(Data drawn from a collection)
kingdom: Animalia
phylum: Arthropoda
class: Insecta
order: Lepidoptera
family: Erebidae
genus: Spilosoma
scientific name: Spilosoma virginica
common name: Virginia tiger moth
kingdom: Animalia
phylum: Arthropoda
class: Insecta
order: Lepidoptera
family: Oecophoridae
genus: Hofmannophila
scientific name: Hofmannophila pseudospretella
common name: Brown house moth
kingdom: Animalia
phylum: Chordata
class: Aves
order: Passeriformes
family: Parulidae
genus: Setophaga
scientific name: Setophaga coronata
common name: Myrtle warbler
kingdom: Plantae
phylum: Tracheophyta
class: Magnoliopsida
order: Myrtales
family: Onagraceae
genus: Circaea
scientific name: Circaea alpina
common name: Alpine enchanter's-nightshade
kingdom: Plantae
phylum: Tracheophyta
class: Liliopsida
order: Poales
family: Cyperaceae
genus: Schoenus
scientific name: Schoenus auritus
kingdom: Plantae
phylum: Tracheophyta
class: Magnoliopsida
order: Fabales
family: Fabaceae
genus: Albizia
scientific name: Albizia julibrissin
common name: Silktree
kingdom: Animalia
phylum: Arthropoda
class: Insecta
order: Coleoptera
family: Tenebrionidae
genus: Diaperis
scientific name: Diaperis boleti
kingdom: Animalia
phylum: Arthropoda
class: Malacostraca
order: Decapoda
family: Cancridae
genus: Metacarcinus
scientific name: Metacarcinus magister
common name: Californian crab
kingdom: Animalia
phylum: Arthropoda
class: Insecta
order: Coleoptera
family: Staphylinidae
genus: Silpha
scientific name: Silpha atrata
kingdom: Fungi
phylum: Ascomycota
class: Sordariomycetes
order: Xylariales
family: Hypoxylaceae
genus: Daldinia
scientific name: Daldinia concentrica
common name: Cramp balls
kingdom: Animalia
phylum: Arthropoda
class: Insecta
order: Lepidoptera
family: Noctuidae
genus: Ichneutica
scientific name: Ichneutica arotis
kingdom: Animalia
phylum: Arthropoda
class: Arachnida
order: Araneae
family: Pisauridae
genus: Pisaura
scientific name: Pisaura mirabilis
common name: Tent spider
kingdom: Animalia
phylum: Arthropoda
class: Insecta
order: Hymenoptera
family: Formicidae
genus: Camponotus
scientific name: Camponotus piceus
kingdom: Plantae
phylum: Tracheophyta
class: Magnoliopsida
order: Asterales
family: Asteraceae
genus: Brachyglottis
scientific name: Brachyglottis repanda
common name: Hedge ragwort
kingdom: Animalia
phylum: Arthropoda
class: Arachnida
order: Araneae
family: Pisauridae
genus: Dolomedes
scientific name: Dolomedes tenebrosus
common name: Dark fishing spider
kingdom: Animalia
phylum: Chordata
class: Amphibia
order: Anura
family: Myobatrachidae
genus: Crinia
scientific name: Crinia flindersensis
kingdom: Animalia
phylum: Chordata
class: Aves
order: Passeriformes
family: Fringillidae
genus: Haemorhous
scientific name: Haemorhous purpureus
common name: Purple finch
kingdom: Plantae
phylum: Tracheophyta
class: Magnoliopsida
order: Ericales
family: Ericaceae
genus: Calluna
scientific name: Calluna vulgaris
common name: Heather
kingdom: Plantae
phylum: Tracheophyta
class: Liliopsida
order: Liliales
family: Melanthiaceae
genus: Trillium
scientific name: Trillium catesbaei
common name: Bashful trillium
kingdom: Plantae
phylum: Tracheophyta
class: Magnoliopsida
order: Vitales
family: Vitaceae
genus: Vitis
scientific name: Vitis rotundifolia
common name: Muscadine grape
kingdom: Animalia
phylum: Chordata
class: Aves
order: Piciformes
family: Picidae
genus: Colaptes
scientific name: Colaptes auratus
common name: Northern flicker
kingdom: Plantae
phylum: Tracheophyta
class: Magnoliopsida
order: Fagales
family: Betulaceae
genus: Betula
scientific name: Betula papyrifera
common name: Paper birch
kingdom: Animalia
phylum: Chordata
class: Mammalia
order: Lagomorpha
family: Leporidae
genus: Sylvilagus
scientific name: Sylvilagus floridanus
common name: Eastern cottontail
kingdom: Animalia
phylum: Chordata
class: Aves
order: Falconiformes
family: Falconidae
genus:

== WHAT YOU ARE ASKED TO DO ==
Please render all of the material above as a Markdown table with a Row column numbering each line in order and an Entry column holding the line itself. Leave out any blank lines.

== SOLUTION TO THE EXERCISE ==
| Row | Entry |
|---|---|
| 1 | kingdom: Animalia |
| 2 | phylum: Arthropoda |
| 3 | class: Insecta |
| 4 | order: Lepidoptera |
| 5 | family: Erebidae |
| 6 | genus: Spilosoma |
| 7 | scientific name: Spilosoma virginica |
| 8 | common name: Virginia tiger moth |
| 9 | kingdom: Animalia |
| 10 | phylum: Arthropoda |
| 11 | class: Insecta |
| 12 | order: Lepidoptera |
| 13 | family: Oecophoridae |
| 14 | genus: Hofmannophila |
| 15 | scientific name: Hofmannophila pseudospretella |
| 16 | common name: Brown house moth |
| 17 | kingdom: Animalia |
| 18 | phylum: Chordata |
| 19 | class: Aves |
| 20 | order: Passeriformes |
| 21 | family: Parulidae |
| 22 | genus: Setophaga |
| 23 | scientific name: Setophaga coronata |
| 24 | common name: Myrtle warbler |
| 25 | kingdom: Plantae |
| 26 | phylum: Tracheophyta |
| 27 | class: Magnoliopsida |
| 28 | order: Myrtales |
| 29 | family: Onagraceae |
| 30 | genus: Circaea |
| 31 | scientific name: Circaea alpina |
| 32 | common name: Alpine enchanter's-nightshade |
| 33 | kingdom: Plantae |
| 34 | phylum: Tracheophyta |
| 35 | class: Liliopsida |
| 36 | order: Poales |
| 37 | family: Cyperaceae |
| 38 | genus: Schoenus |
| 39 | scientific name: Schoenus auritus |
| 40 | kingdom: Plantae |
| 41 | phylum: Tracheophyta |
| 42 | class: Magnoliopsida |
| 43 | order: Fabales |
| 44 | family: Fabaceae |
| 45 | genus: Albizia |
| 46 | scientific name: Albizia julibrissin |
| 47 | common name: Silktree |
| 48 | kingdom: Animalia |
| 49 | phylum: Arthropoda |
| 50 | class: Insecta |
| 51 | order: Coleoptera |
| 52 | family: Tenebrionidae |
| 53 | genus: Diaperis |
| 54 | scientific name: Diaperis boleti |
| 55 | kingdom: Animalia |
| 56 | phylum: Arthropoda |
| 57 | class: Malacostraca |
| 58 | order: Decapoda |
| 59 | family: Cancridae |
| 60 | genus: Metacarcinus |
| 61 | scientific name: Metacarcinus magister |
| 62 | common name: Californian crab |
| 63 | kingdom: Animalia |
| 64 | phylum: Arthropoda |
| 65 | class: Insecta |
| 66 | order: Coleoptera |
| 67 | family: Staphylinidae |
| 68 | genus: Silpha |
| 69 | scientific name: Silpha atrata |
| 70 | kingdom: Fungi |
| 71 | phylum: Ascomycota |
| 72 | class: Sordariomycetes |
| 73 | order: Xylariales |
| 74 | family: Hypoxylaceae |
| 75 | genus: Daldinia |
| 76 | scientific name: Daldinia concentrica |
| 77 | common name: Cramp balls |
| 78 | kingdom: Animalia |
| 79 | phylum: Arthropoda |
| 80 | class: Insecta |
| 81 | order: Lepidoptera |
| 82 | family: Noctuidae |
| 83 | genus: Ichneutica |
| 84 | scientific name: Ichneutica arotis |
| 85 | kingdom: Animalia |
| 86 | phylum: Arthropoda |
| 87 | class: Arachnida |
| 88 | order: Araneae |
| 89 | family: Pisauridae |
| 90 | genus: Pisaura |
| 91 | scientific name: Pisaura mirabilis |
| 92 | common name: Tent spider |
| 93 | kingdom: Animalia |
| 94 | phylum: Arthropoda |
| 95 | class: Insecta |
| 96 | order: Hymenoptera |
| 97 | family: Formicidae |
| 98 | genus: Camponotus |
| 99 | scientific name: Camponotus piceus |
| 100 | kingdom: Plantae |
| 101 | phylum: Tracheophyta |
| 102 | class: Magnoliopsida |
| 103 | order: Asterales |
| 104 | family: Asteraceae |
| 105 | genus: Brachyglottis |
| 106 | scientific name: Brachyglottis repanda |
| 107 | common name: Hedge ragwort |
| 108 | kingdom: Animalia |
| 109 | phylum: Arthropoda |
| 110 | class: Arachnida |
| 111 | order: Araneae |
| 112 | family: Pisauridae |
| 113 | genus: Dolomedes |
| 114 | scientific name: Dolomedes tenebrosus |
| 115 | common name: Dark fishing spider |
| 116 | kingdom: Animalia |
| 117 | phylum: Chordata |
| 118 | class: Amphibia |
| 119 | order: Anura |
| 120 | family: Myobatrachidae |
| 121 | genus: Crinia |
| 122 | scientific name: Crinia flindersensis |
| 123 | kingdom: Animalia |
| 124 | phylum: Chordata |
| 125 | class: Aves |
| 126 | order: Passeriformes |
| 127 | family: Fringillidae |
| 128 | genus: Haemorhous |
| 129 | scientific name: Haemorhous purpureus |
| 130 | common name: Purple finch |
| 131 | kingdom: Plantae |
| 132 | phylum: Tracheophyta |
| 133 | class: Magnoliopsida |
| 134 | order: Ericales |
| 135 | family: Ericaceae |
| 136 | genus: Calluna |
| 137 | scientific name: Calluna vulgaris |
| 138 | common name: Heather |
| 139 | kingdom: Plantae |
| 140 | phylum: Tracheophyta |
| 141 | class: Liliopsida |
| 142 | order: Liliales |
| 143 | family: Melanthiaceae |
| 144 | genus: Trillium |
| 145 | scientific name: Trillium catesbaei |
| 146 | common name: Bashful trillium |
| 147 | kingdom: Plantae |
| 148 | phylum: Tracheophyta |
| 149 | class: Magnoliopsida |
| 150 | order: Vitales |
| 151 | family: Vitaceae |
| 152 | genus: Vitis |
| 153 | scientific name: Vitis rotundifolia |
| 154 | common name: Muscadine grape |
| 155 | kingdom: Animalia |
| 156 | phylum: Chordata |
| 157 | class: Aves |
| 158 | order: Piciformes |
| 159 | family: Picidae |
| 160 | genus: Colaptes |
| 161 | scientific name: Colaptes auratus |
| 162 | common name: Northern flicker |
| 163 | kingdom: Plantae |
| 164 | phylum: Tracheophyta |
| 165 | class: Magnoliopsida |
| 166 | order: Fagales |
| 167 | family: Betulaceae |
| 168 | genus: Betula |
| 169 | scientific name: Betula papyrifera |
| 170 | common name: Paper birch |
| 171 | kingdom: Animalia |
| 172 | phylum: Chordata |
| 173 | class: Mammalia |
| 174 | order: Lagomorpha |
| 175 | family: Leporidae |
| 176 | genus: Sylvilagus |
| 177 | scientific name: Sylvilagus floridanus |
| 178 | common name: Eastern cottontail |
| 179 | kingdom: Animalia |
| 180 | phylum: Chordata |
| 181 | class: Aves |
| 182 | order: Falconiformes |
| 183 | family: Falconidae |
| 184 | genus: |